The project would involve students creating and implementing a strategy that would increase awareness and participation in the program by actively engaging the community. This engagement could include going out into the community and gather feedback about the program, identify requests for datasets of community interest (especially those relating to livability and/or sustainability) and help with creating stories around data the community would be interested in.

This project could be matched with students from multiple disciplines (marketing, community relations, MPA/political science, environmental science, etc.).

HPG-27: Engineering Design Services Business Case Development

Division | Department: Engineering | Utilities
City Project Lead: Connie Bartels

In 2006, the City of Bellevue’s Utilities Department decided to outsource all engineering design work to external consultants. For the past 12 years, the city has contracted with consultants for its design work on projects to repair, rehabilitate and/or replace aged water, sewer and stormwater infrastructure.

The proposed project is to develop a business case that examines different options for performing engineering design work on capital improvement projects (CIP) to help the Utilities Departments deliver its CIP Program.

Several options (e.g., in-house design, out-sourced design, blended models) will be identified and analyzed to determine the best possible re-structure recommendation. A cost-benefit analysis, risk assessment and overall viability evaluation will be performed on each option. The comprehensive business case will be presented to the Bellevue Utilities Directors for approval.

HPG-28: Utilities Emergency Planning and Response Program Development

Division | Department: Operations & Maintenance | Utilities
City Project Lead: Don McQuilliams

The Utilities Department is expanding our existing emergency management program and hiring a Program Administrator to develop and implement a revised Emergency Planning and Response Program. This is an opportunity to participate in the development of a program that will set the foundation for how Bellevue Utilities operates emergency management response activities for years to come. The student role in this work would be to assist the Program Administrator in the development of the Emergency Planning and Response Program.

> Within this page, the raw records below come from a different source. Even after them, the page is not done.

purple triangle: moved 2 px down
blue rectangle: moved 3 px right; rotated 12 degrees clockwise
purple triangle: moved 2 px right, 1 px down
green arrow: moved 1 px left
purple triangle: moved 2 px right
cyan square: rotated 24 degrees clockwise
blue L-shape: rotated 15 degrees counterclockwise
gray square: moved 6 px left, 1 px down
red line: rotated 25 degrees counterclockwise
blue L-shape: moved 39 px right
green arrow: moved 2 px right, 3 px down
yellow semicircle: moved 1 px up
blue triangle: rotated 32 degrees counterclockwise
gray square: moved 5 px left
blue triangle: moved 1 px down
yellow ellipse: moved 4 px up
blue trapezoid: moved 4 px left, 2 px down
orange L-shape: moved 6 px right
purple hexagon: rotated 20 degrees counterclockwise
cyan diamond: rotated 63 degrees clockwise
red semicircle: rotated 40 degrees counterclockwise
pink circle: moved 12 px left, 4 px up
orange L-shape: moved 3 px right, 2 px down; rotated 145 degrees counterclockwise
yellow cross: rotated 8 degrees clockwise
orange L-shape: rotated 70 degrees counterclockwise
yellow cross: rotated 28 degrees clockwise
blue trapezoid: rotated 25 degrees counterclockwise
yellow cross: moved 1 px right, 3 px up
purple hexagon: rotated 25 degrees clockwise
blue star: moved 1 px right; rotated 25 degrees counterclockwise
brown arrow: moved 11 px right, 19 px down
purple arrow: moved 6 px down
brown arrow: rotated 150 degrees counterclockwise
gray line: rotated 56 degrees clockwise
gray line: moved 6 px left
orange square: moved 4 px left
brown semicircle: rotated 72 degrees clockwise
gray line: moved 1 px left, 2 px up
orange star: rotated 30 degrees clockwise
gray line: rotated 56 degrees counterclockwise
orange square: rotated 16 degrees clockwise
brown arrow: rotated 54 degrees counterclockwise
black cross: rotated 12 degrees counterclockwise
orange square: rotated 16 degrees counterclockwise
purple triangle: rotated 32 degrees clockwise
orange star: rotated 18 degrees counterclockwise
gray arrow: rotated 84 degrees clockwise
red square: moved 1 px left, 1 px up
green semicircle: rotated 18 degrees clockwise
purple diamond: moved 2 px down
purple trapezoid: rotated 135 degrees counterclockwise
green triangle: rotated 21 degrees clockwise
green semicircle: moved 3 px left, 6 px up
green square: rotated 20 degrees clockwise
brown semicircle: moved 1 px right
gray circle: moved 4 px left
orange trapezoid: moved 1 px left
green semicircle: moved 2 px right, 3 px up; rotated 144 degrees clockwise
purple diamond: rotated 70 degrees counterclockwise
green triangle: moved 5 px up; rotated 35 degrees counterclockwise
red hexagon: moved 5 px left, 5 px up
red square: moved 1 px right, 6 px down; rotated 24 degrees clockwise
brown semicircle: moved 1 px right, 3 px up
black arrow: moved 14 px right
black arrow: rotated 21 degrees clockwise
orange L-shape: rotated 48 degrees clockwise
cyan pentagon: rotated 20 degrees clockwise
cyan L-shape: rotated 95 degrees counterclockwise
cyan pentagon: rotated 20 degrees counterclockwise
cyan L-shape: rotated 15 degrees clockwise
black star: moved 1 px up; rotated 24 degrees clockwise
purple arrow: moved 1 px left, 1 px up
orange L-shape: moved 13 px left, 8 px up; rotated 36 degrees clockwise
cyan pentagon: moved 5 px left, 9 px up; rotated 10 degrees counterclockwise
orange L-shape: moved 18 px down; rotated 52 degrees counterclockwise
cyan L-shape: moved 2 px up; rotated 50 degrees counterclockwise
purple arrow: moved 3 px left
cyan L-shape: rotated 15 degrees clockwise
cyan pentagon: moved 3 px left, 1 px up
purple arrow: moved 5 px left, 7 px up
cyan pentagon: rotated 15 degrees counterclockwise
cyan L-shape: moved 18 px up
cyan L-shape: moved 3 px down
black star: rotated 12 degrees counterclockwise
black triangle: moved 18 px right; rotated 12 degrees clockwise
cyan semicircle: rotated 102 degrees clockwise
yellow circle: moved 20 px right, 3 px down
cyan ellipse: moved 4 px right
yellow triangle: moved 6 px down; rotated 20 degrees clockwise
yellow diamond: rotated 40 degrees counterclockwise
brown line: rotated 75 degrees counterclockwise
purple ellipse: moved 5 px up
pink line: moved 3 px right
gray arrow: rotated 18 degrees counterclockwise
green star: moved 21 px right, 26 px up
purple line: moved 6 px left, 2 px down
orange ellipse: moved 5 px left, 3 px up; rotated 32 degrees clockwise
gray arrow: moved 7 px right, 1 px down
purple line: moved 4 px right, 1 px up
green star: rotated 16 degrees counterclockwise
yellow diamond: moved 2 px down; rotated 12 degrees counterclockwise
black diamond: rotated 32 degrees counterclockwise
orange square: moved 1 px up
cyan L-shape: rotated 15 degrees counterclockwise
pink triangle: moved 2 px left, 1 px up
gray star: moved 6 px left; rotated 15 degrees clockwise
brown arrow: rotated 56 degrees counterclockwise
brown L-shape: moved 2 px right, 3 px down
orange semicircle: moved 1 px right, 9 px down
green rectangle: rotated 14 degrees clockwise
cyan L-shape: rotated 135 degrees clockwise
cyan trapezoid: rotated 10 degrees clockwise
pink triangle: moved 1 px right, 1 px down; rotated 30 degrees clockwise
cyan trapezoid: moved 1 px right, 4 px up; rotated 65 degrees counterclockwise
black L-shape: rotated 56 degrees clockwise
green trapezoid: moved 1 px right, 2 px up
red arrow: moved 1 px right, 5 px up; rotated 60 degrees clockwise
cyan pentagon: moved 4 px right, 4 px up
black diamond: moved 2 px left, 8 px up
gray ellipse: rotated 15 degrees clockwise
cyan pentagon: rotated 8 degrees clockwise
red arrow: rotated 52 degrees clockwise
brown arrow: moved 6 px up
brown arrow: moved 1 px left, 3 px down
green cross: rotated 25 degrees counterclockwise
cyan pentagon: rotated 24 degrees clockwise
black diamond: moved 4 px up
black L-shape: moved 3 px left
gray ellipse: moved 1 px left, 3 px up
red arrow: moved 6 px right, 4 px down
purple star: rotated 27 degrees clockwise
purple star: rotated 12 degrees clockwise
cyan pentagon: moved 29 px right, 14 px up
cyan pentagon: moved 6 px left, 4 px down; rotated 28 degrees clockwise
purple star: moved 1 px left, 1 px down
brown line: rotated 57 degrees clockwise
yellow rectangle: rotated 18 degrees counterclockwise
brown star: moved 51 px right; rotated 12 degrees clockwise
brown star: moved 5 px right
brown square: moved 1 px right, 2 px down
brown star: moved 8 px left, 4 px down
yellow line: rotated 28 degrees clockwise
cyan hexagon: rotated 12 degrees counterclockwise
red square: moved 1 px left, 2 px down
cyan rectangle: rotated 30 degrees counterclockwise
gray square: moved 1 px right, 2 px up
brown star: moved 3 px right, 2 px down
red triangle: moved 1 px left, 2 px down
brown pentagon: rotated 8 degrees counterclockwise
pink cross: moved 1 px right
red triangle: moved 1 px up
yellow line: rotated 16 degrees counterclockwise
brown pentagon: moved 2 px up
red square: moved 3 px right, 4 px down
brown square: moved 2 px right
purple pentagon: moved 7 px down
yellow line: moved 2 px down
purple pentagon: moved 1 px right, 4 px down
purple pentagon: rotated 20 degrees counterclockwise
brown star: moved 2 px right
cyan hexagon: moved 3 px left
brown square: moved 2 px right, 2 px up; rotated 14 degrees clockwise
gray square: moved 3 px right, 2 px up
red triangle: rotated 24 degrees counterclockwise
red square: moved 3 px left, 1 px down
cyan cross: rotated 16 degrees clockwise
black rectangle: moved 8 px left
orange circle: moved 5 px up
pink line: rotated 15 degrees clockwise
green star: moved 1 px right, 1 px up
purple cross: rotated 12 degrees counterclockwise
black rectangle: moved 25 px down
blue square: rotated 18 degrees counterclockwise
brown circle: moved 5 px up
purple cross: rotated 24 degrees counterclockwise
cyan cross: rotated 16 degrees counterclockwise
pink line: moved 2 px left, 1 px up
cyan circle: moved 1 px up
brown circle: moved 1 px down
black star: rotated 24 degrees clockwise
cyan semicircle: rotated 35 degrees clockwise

Examples of work that students would participate on are:

• Development of contractual agreements with other government entities and outside vendors.

• Research and development of industry standard training plans focused on Emergency Management.

• Research and development of emergency planning tabletop exercises, templates and areas of focus.

This project must be undertaken in either the Autumn or Winter quarters.

HPG-29: Chart of Accounts

Division | Department: Accounting | Finance
City Project Lead: James Alcantar 

The chart of accounts is the foundation of any financial reporting system. The city is currently beginning to research various opportunities to upgrade the financial reporting system it uses. The current chart of accounts has been in place for several years and will need to be improved to be ready for a new system.  The major areas of opportunity are simplifying the object codes on the expenditure side and the subsidiary accounts on the revenue side.

There are four goals for this project:

  1. Review existing chart of accounts structures
  2. Develop information requirements by components (revenue, expenditures, assets, etc.)
  3. Recommend a streamlined chart of accounts structure
  4. Maintain Budget Accounting and Reporting System (BARS) requirements

The deliverables would include the review of the existing chart of accounts structures. This would include interviewing information stakeholders to determine what information is needed and how it will be used. It would also identify where a single segment is used for multiple purposes. Deliverables may also include identification of tools and processes regarding best practices for the chart of accounts. The analysis should include the requirements for each component and a recommendation of how to streamline the chart of accounts. Any recommendation would have to maintain the BARS standards as set forth by the State of Washington.

This project would ideally be undertaken in the Autumn quarter.